The new agreement meets our key criteria in that it provides full and immediate open access to UK research, recognises that authors can retain their rights, and reduces costs. We continue to have read access to 2,500 SpringerNature titles, including Nature, Nature research journals, and Palgrave tiles. Authors are able to publish gold open access, and apply the University’s Publications and Copyright Policy to ensure they retain their rights.

However, we have serious reservations about aspects of the deal, which are shared by many other universities. SpringerNature continues to model their pricing on high article processing charges (APCs) of up to €9000, without explaining how this fee relates to the cost of making an article open access. Furthermore, there are fundamental concerns that this deal and other transitional agreements are failing to progress the transformation of scholarly communications towards sustainable and equitable open access. You can read more about the concerns of our community in this WonkHE blog post by Libby Homer and read more about the terms of the deal on the Jisc website.

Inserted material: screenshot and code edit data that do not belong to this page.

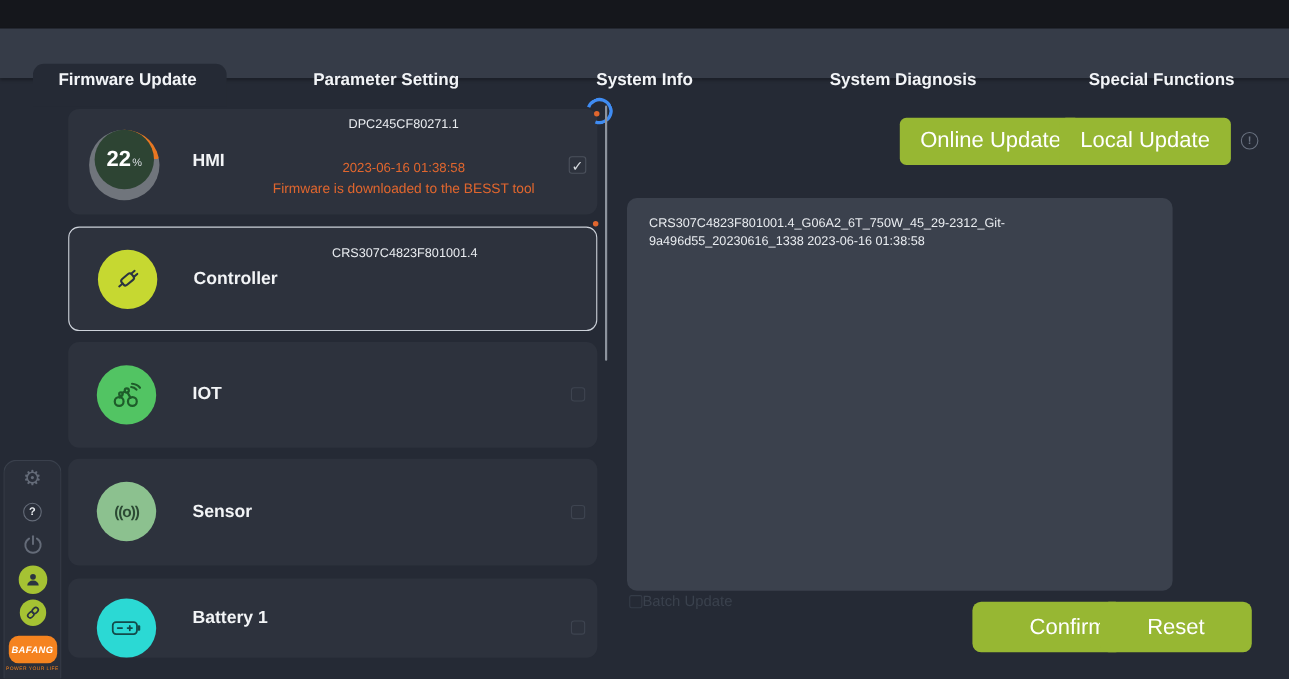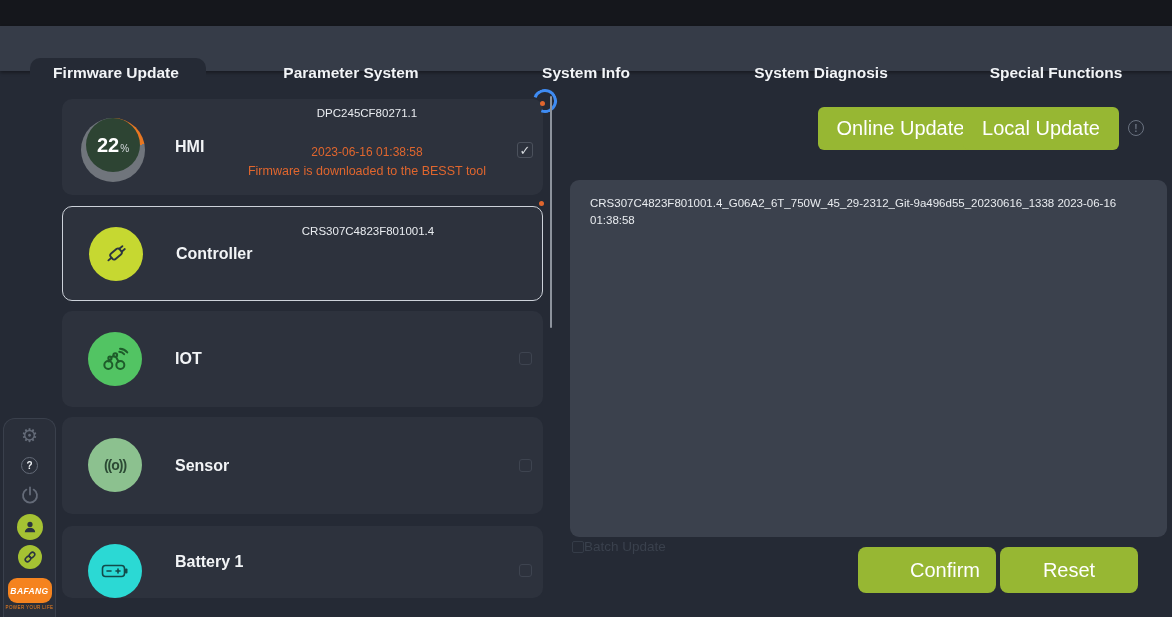--- a/index.html
+++ b/index.html
@@ -83,7 +83,7 @@
 <div class="header-bar">
   <div class="active-tab-bg"></div>
   <div class="tab" style="left:116px;">Firmware Update</div>
-  <div class="tab" style="left:351px;">Parameter System</div>
+  <div class="tab" style="left:351px;">Parameter Setting</div>
   <div class="tab" style="left:586px;">System Info</div>
   <div class="tab" style="left:821px;">System Diagnosis</div>
   <div class="tab" style="left:1056px;">Special Functions</div>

What can the academic community do?

In order to make significant progress in scholarly publishing we need the help of the academic community. At an institutional level, we need to ensure our recognition and reward processes support our institutional commitment to DORA, and that we assess research on its own merits rather than the perceived merits of the venue of publication. At an individual level, there is scope for authors, peer reviewers and members of editorial boards to take action. Authors can consider their choice of publication venue. Peer reviewers and members of editorial boards can challenge the practices of journal publishers (listen to a Guardian podcast about action taken by the Neuroimage editorial board). The Society of College, National and University Libraries (SCONUL) and Research Libraries UK (RLUK) have jointly issued a call to action, outlining how you can help.